Surprise. Daredevil isn’t laugh-out-loud lousy, it’s something worse: deeply, depressingly average. Writer-director Mark Steven Johnson, responsible for the wussified Simon Birch, tries to blend the dark world of Tim Burton’s Batman with the light touch Sam Raimi brought to Spider-Man and the result plays like a movie with no personality of its own.
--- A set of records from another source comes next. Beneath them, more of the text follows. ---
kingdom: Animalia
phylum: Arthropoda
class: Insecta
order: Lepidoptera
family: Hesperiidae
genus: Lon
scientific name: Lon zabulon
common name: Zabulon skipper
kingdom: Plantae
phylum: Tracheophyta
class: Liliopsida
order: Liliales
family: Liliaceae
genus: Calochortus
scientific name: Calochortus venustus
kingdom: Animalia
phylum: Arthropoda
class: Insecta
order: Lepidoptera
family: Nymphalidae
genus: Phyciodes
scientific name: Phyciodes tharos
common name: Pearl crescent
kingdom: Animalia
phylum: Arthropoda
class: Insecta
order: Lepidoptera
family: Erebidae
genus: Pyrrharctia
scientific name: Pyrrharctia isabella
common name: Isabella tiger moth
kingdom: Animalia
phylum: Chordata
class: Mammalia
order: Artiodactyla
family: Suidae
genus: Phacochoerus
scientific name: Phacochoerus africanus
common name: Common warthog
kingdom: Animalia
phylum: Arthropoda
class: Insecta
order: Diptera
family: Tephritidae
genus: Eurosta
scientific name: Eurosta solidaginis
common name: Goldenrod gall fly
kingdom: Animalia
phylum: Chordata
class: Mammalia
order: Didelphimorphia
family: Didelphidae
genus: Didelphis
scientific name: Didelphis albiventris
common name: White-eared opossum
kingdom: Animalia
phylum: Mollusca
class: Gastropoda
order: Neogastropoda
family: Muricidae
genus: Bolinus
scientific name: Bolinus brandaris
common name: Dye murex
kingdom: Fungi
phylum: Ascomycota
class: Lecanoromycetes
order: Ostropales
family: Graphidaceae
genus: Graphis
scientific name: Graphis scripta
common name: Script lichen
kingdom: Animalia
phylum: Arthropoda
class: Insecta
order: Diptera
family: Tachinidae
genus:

Error No. One: the miscasting of Affleck. J-Lo’s intended gets by as lawyer Matt Murdock, fighting for lost causes in court, bantering with his partner, Franklin “Foggy” Nelson (Jon Favreau), and picking up babes, such as Elektra Natchios (Jennifer Garner of TV’s Alias). “She sounds like a Mexican appetizer,” says Foggy. “She’s Greek,” says Matt, a line Affleck delivers with his patented smirk. Erektra is also an expert in martial arts, as she proves in a New York playground when she outjumps and outkicks Matt. This playful scene, using acrobatics as erotic foreplay, shows off Garner as the thinking guy’s sex symbol and brings out the best in Affleck.
That Affleck can’t give Matt or Daredevil is the haunted core of the comic-book hero Stan Lee and Bill Everett created in 1964 and Frank Miller darkened when he took over the drawing and writing in the 1980s. Matt, played as boy by Scott Terra, has been blinded in an accident involving toxic waste and then deprived of his boxer dad (David Keith) by an assassin named Kingpin (Michael Clarke Duncan in a performance that lets his jumbo cigar do the acting for him). The grownup Matt vows vengeance, but Daredevil is not such a super hero. His blindness has heightened his other senses, but aside from acrobatic skills he has nothing supernatural to help him. His bathroom cabinet is filled with painkillers and he sleeps in a sensory deprivation tank. To ease his conscience — this so-called Man Without Fear murders the criminals he can’t get convicted in court — he visits a priest (Derrick O’Connor) who must endure a mighty blather of moral conundrums.
In short, Daredevil dares very little. It’s glum without purpose or style. The one exception is Colin Farrell who dives into the role of Bullseye, a hit man who can turn any object — including a peanut — into a lethal weapon. This Irish actor has been getting royally hyped lately, as much for his dates (Britney) as his movies (The Recruit, Hart’s War). But here — with his head shaved, a target tattooed on his forehead and his Irish accent in lilting, wicked overdrive — Farrell steals the show by providing the one thing the show wouldn’t have without him: wit. After a battle with Elektra, Bullseye brags: “You’re good, baby, but I’m magic.” If only more of that magic had rubbed off on the movie.